EXERCISE BRIEF: Below are some records; output exactly the lines from the line with "501 14 Krev: 572 -> 468" to the line with "Ostatní: 100 -> 46", both ends kept, and nothing more.

EXTRACTED RECORDS:
= Beginning of Section =
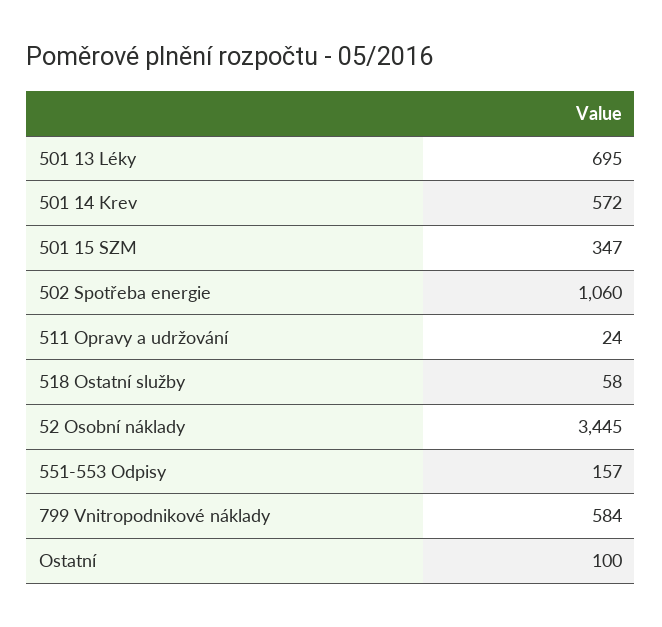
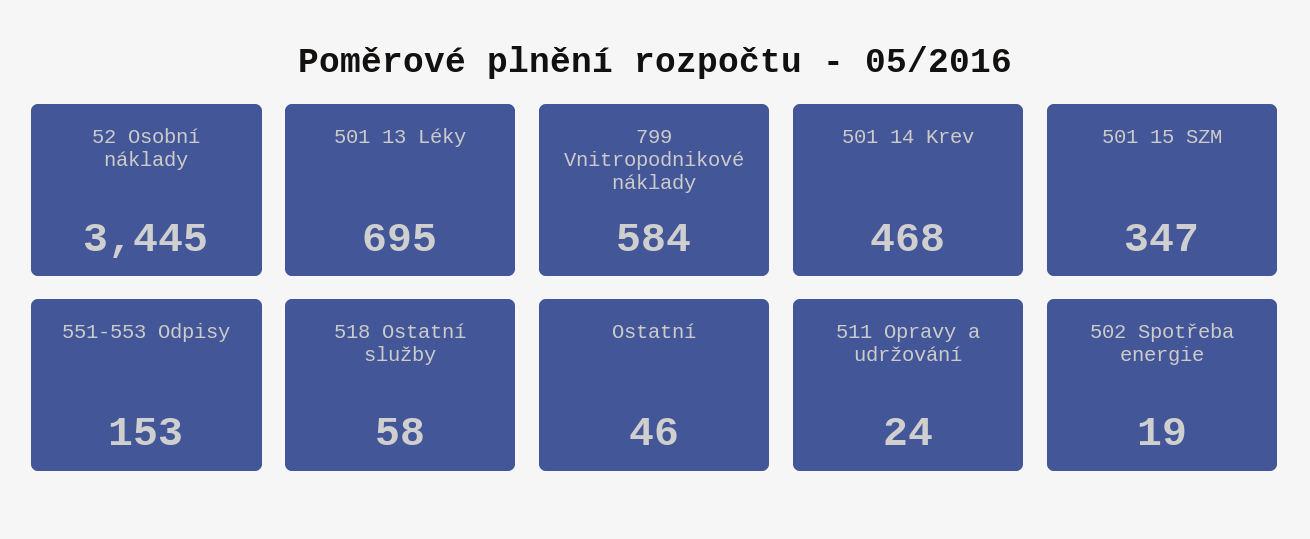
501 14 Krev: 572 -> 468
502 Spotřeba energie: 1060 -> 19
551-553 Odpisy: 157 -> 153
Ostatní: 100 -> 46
= End of Section =
= Beginning of Section =
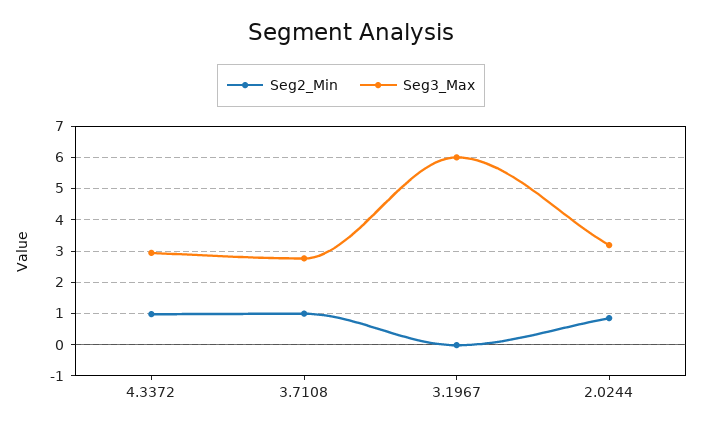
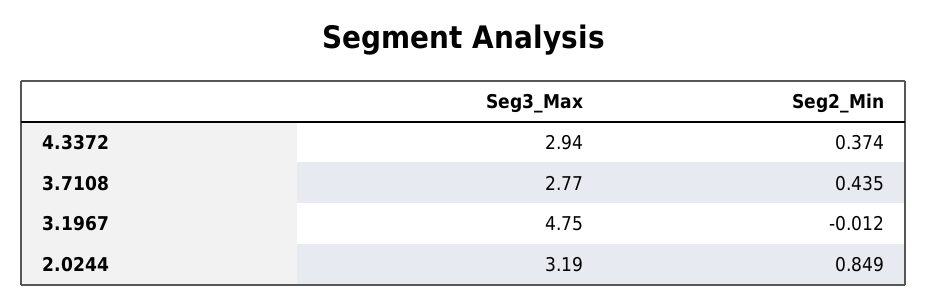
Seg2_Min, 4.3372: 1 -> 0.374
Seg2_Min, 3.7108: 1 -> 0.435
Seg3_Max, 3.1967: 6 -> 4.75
= End of Section =
SOLUTION FOR THIS PROBLEM:
501 14 Krev: 572 -> 468
502 Spotřeba energie: 1060 -> 19
551-553 Odpisy: 157 -> 153
Ostatní: 100 -> 46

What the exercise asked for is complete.